Scan the lines below and report each one containing "cookies" by copying it.

[[ Recorded data, beginning ]]

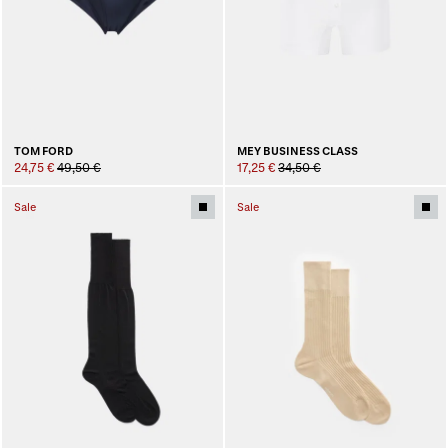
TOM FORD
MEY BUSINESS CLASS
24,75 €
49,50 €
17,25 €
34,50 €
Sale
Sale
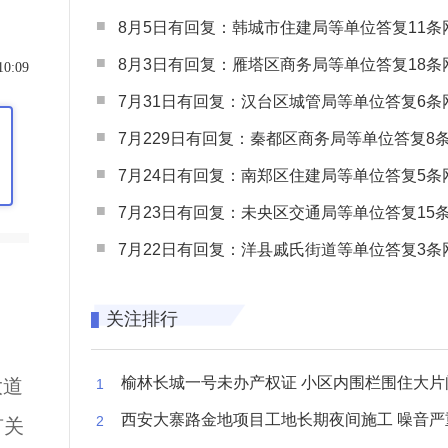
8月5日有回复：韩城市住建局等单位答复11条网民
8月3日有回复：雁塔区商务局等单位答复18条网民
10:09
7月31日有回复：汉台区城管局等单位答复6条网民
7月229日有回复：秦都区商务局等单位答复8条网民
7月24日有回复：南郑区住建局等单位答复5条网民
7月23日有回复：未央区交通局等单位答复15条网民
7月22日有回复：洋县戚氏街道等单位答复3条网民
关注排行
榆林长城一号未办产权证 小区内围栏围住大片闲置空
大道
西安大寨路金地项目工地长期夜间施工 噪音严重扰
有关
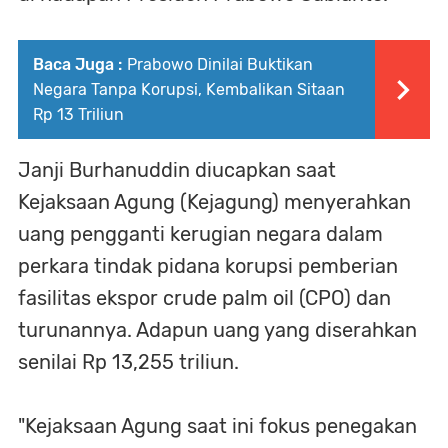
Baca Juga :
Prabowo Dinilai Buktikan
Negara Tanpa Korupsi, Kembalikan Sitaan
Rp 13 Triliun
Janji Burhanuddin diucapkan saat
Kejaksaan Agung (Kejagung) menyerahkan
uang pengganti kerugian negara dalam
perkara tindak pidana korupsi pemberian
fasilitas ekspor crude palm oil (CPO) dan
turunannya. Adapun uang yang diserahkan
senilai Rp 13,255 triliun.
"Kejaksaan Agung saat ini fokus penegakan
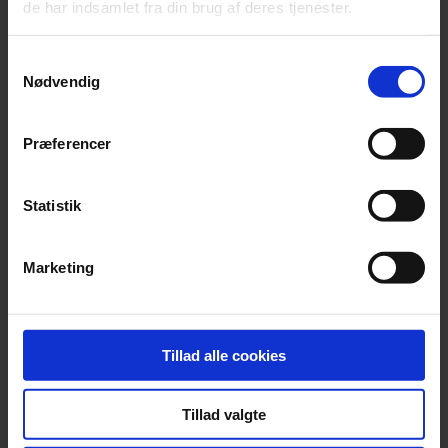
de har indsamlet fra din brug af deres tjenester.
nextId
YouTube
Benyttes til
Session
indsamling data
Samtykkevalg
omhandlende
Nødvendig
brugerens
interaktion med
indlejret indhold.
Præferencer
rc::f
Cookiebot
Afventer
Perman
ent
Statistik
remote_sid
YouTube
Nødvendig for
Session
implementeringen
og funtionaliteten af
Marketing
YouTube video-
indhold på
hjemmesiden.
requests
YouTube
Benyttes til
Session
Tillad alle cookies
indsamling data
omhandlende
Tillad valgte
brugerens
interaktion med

[[ Recorded data, end ]]
[[ Recorded data, beginning ]]

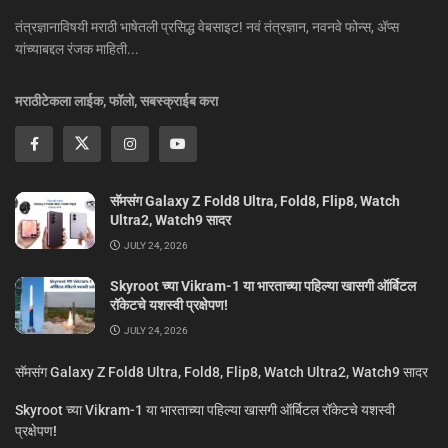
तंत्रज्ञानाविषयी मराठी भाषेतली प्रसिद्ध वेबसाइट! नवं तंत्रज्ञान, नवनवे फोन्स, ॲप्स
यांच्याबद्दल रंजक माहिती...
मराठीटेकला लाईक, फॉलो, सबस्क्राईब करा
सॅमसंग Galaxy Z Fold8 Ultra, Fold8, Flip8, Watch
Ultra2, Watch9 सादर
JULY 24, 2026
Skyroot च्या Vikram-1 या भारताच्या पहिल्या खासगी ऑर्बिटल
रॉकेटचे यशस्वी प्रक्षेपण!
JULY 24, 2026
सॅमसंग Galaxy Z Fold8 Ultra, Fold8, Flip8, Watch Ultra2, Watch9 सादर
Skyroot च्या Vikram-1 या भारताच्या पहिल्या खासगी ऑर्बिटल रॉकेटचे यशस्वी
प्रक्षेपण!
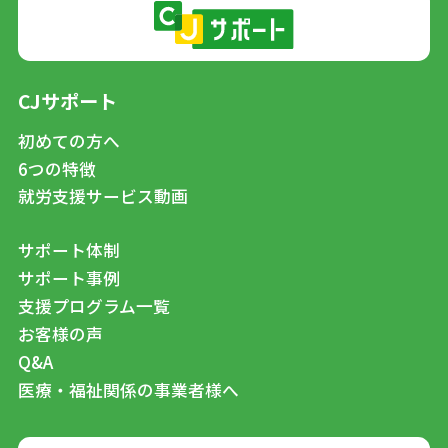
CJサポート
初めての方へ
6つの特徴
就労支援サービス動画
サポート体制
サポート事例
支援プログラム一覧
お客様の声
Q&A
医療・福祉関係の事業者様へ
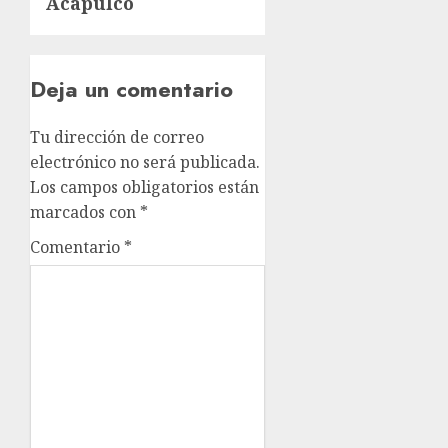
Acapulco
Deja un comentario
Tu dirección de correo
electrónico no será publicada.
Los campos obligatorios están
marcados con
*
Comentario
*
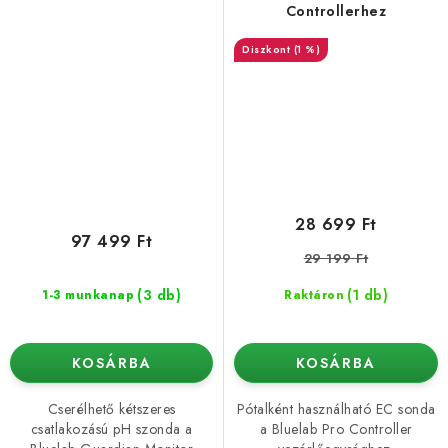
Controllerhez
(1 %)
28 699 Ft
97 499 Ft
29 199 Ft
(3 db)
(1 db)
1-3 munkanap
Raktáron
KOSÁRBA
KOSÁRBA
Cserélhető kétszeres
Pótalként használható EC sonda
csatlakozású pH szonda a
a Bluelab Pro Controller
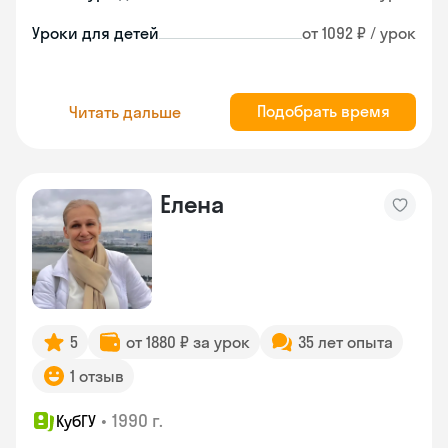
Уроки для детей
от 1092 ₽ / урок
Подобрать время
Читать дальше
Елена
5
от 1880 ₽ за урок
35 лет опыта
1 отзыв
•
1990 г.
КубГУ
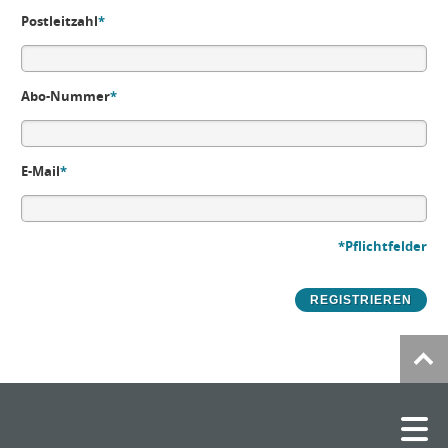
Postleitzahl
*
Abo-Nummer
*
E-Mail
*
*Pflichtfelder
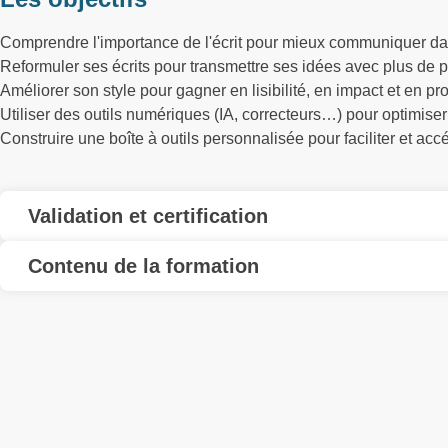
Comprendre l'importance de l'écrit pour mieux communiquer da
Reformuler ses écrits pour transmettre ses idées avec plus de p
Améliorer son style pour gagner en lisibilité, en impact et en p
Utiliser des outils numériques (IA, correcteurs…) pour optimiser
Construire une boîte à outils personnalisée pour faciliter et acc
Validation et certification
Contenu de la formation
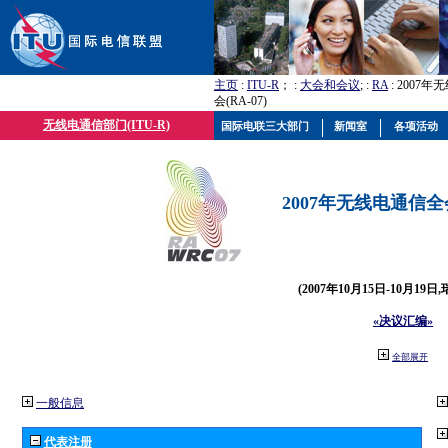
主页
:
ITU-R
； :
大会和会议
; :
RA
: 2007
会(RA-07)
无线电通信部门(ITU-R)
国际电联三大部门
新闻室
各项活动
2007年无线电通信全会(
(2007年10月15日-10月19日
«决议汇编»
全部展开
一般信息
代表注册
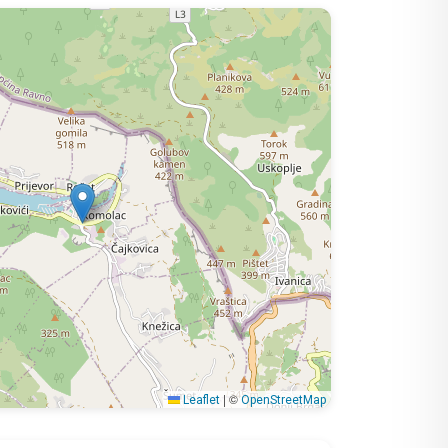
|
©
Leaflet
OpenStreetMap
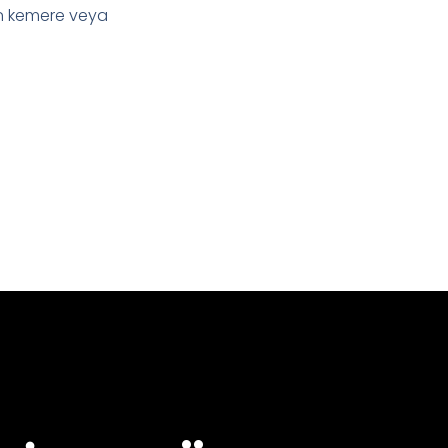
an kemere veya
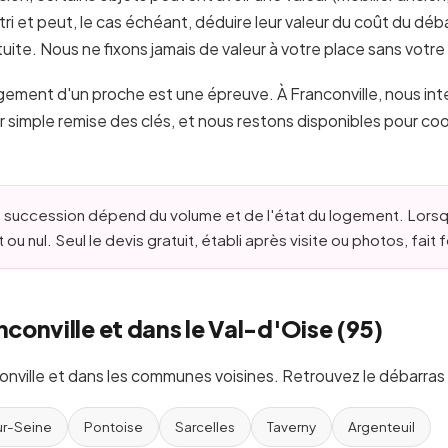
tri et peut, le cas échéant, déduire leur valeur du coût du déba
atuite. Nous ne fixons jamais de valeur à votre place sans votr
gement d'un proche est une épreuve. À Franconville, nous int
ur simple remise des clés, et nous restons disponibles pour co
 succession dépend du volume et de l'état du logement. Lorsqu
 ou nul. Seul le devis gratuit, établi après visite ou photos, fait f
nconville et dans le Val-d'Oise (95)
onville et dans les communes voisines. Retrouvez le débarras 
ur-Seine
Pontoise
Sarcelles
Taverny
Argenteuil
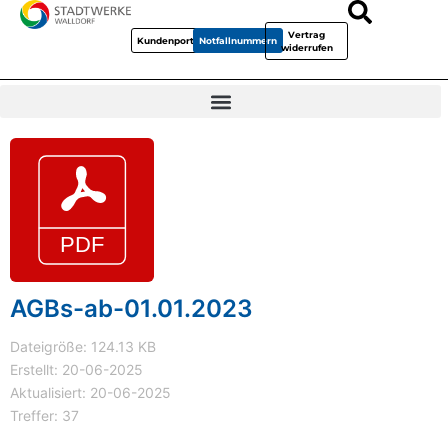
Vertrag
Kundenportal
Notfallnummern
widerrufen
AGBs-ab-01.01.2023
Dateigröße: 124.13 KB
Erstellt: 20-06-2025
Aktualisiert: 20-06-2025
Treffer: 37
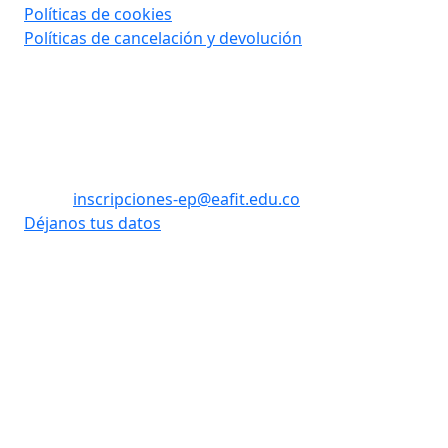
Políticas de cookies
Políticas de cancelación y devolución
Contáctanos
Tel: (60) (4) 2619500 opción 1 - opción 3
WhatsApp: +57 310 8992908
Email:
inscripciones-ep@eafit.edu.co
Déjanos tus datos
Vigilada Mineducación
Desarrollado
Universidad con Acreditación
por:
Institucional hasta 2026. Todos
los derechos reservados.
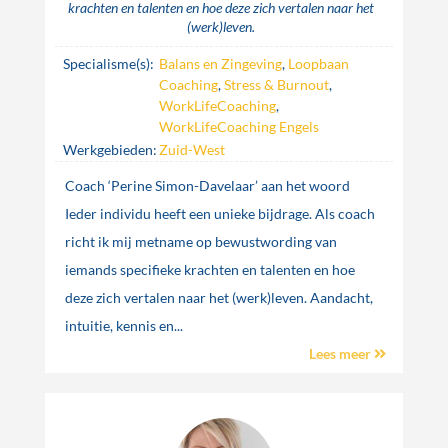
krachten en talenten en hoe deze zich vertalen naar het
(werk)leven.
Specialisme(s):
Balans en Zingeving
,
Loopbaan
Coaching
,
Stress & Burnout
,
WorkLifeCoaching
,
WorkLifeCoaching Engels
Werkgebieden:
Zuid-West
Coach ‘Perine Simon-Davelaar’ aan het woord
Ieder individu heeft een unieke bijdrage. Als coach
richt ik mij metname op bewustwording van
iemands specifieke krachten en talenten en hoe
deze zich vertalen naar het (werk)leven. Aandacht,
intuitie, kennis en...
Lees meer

[[ Recorded data, end ]]
[[ Recorded data, beginning ]]

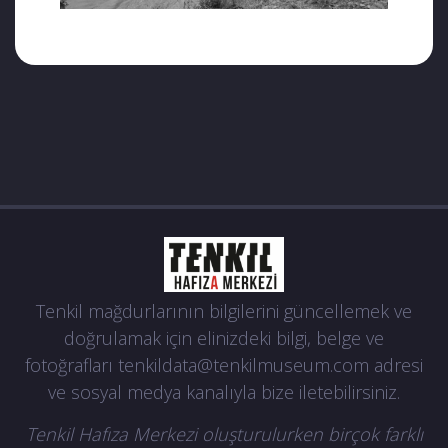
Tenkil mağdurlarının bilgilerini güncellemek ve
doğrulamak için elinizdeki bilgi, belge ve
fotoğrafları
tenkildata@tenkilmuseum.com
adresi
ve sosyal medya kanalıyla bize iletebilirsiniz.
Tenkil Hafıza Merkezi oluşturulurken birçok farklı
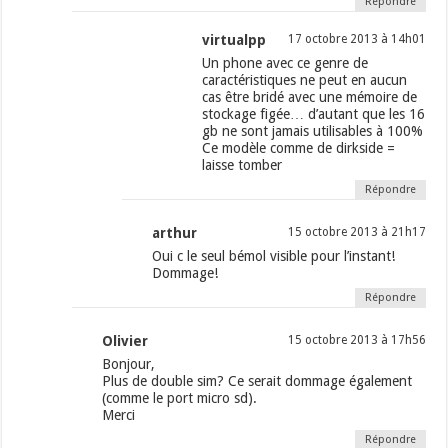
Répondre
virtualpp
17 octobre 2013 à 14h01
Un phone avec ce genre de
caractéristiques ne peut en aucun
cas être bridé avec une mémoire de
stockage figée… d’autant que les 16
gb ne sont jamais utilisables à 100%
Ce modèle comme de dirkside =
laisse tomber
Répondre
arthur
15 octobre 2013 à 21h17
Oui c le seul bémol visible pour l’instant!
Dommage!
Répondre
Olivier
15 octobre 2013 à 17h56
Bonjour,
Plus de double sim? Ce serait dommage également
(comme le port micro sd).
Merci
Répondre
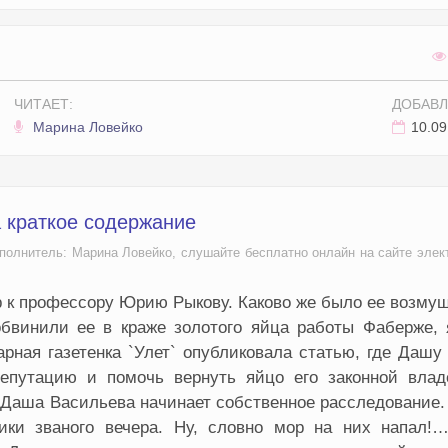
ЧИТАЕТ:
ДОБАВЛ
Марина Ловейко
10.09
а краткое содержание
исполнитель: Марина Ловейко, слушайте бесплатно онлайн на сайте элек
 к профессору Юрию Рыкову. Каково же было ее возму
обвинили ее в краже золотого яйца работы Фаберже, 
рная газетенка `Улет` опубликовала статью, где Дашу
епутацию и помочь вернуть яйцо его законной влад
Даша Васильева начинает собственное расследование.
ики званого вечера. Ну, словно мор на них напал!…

[[ Recorded data, end ]]

Problem solution:
Tillad alle cookies
Políticas de cookies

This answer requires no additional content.